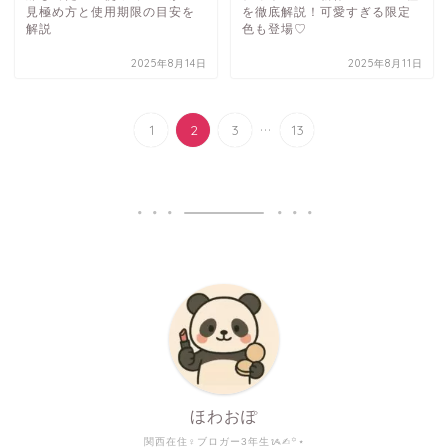
見極め方と使用期限の目安を
を徹底解説！可愛すぎる限定
解説
色も登場♡
2025年8月14日
2025年8月11日
...
1
2
3
13
ほわおぽ
関西在住♀ブロガー3年生ᝰ✍︎꙳⋆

Task objective - Pictures are not part of the copy. Please reproduce the material word for word.

Exercise answer -
見極め方と使用期限の目安を
を徹底解説！可愛すぎる限定
解説
色も登場♡
2025年8月14日
2025年8月11日
...
1
2
3
13
ほわおぽ
関西在住♀ブロガー3年生ᝰ✍︎꙳⋆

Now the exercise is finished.